## What needs to be done
Collect every line in the items that contains the string "sécurité". Matching is case-sensitive.

## Page text extraction data
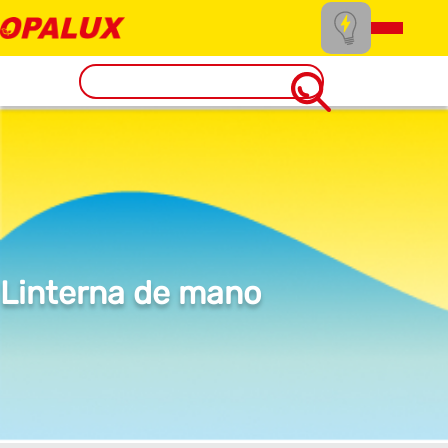
Linterna de mano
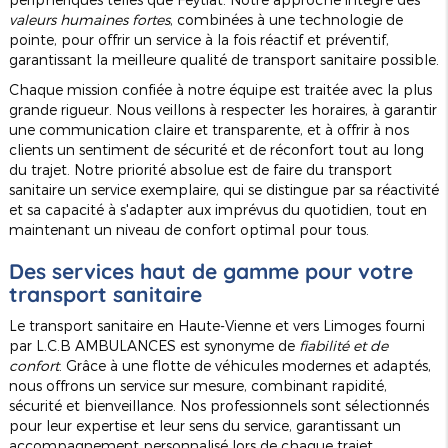
valeurs humaines fortes
, combinées à une technologie de
pointe, pour offrir un service à la fois réactif et préventif,
garantissant la meilleure qualité de transport sanitaire possible.
Chaque mission confiée à notre équipe est traitée avec la plus
grande rigueur. Nous veillons à respecter les horaires, à garantir
une communication claire et transparente, et à offrir à nos
clients un sentiment de sécurité et de réconfort tout au long
du trajet. Notre priorité absolue est de faire du transport
sanitaire un service exemplaire, qui se distingue par sa réactivité
et sa capacité à s'adapter aux imprévus du quotidien, tout en
maintenant un niveau de confort optimal pour tous.
Des services haut de gamme pour votre
transport sanitaire
Le transport sanitaire en Haute-Vienne et vers Limoges fourni
par L.C.B AMBULANCES est synonyme de
fiabilité et de
confort
. Grâce à une flotte de véhicules modernes et adaptés,
nous offrons un service sur mesure, combinant rapidité,
sécurité et bienveillance. Nos professionnels sont sélectionnés
pour leur expertise et leur sens du service, garantissant un
accompagnement personnalisé lors de chaque trajet.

## Task output
clients un sentiment de sécurité et de réconfort tout au long
sécurité et bienveillance. Nos professionnels sont sélectionnés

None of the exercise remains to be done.